Dilemmes
Les choix stratégiques faits par l'association, les hésitations qui les accompagnent parfois, se reflètent nécessairement dans la politique de communication, externe et interne. A partir de la fin des années 90, avec la création d'Eurordis puis avec celle de l'Alliance des maladies rares, l'AFM a manifesté publiquement son engagement au-delà des seules maladies neuromusculaires, soulignant ainsi la continuité de ses orientations. Mais cela a conduit à certaines ambiguïtés qu'il a fallu lever et qui risquent de se renouveler dans les années qui viennent.

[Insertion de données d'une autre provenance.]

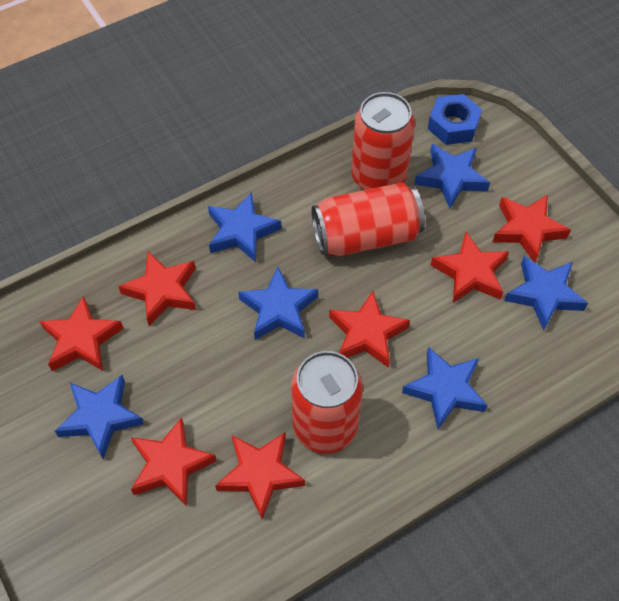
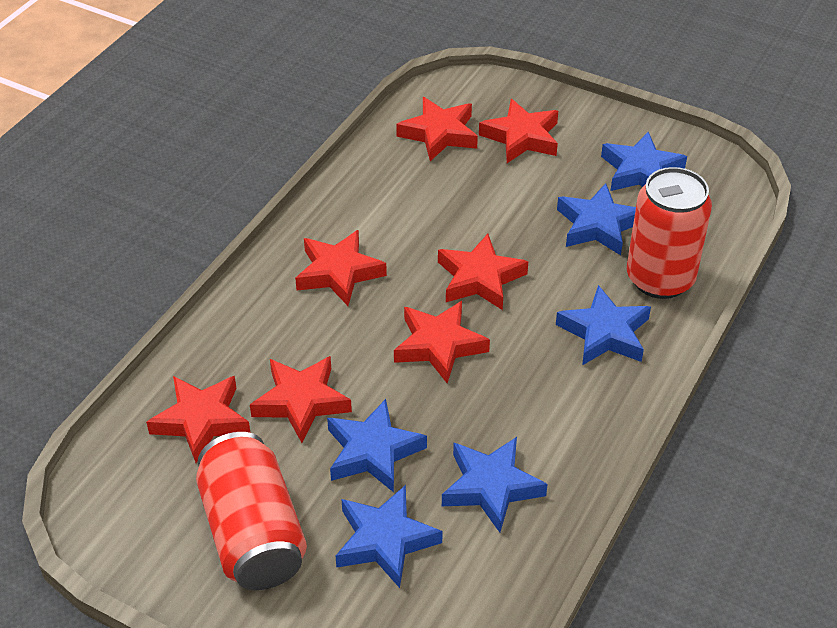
blue nut: 1 -> 0
red can: 3 -> 2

"La transformation de l'AFM en une association de maladies rares aurait pu être tentante. Ca aurait beaucoup plu à la télé, et ça plairait beaucoup à plein de monde. Mais on a su résister à cette tentation. Il a fallu clarifier notre politique sur les maladies rares par rapport aux maladies neuromusculaires. Notre objectif, c'est la guérison des maladies neuromusculaires, c'est ce qui est dans nos statuts et c'est notre objectif. Mais ce qu'on fait pour parvenir à cet objectif bénéficie au plus grand nombre. D'abord parce que nous intervenons sur des problématiques générales qui concernent l'ensemble des maladies rares mais également parce que nous sommes impliquées dans des structures comme la plate-forme ou l'Alliance. Il y a vraiment eu une redéfinition très précise de l'intervention de l'AFM dans le domaine des maladies rares. Parce qu'avec le développement du mouvement maladies rares, l'AFM se retrouvait avec la possibilité de devenir comme une sorte de guichet de distribution. Plus ce mouvement qu'on avait contribué à structurer se structurait, et plus l'AFM avait l'obligation de clarifier sa position par rapport à lui."
Il a fallu faire cette clarification non seulement auprès du public mais également auprès des bénévoles.
"Les réseaux bénévoles qui relayaient nos messages, il avaient tendance à axer leur communication sur le thème: "le Téléthon bénéficie à l'ensemble des maladies rares", et il a fallu expliquer."
Du point de vue de la communication c'est quand même le grand écart. Étant donné la dynamique autour des maladies rares, étant donné l'engagement de l'AFM, il est exclu de ne faire référence qu'aux maladies neuromusculaires. Et pourtant la mission de l'AFM c'est de guérir les malades atteints de MNM.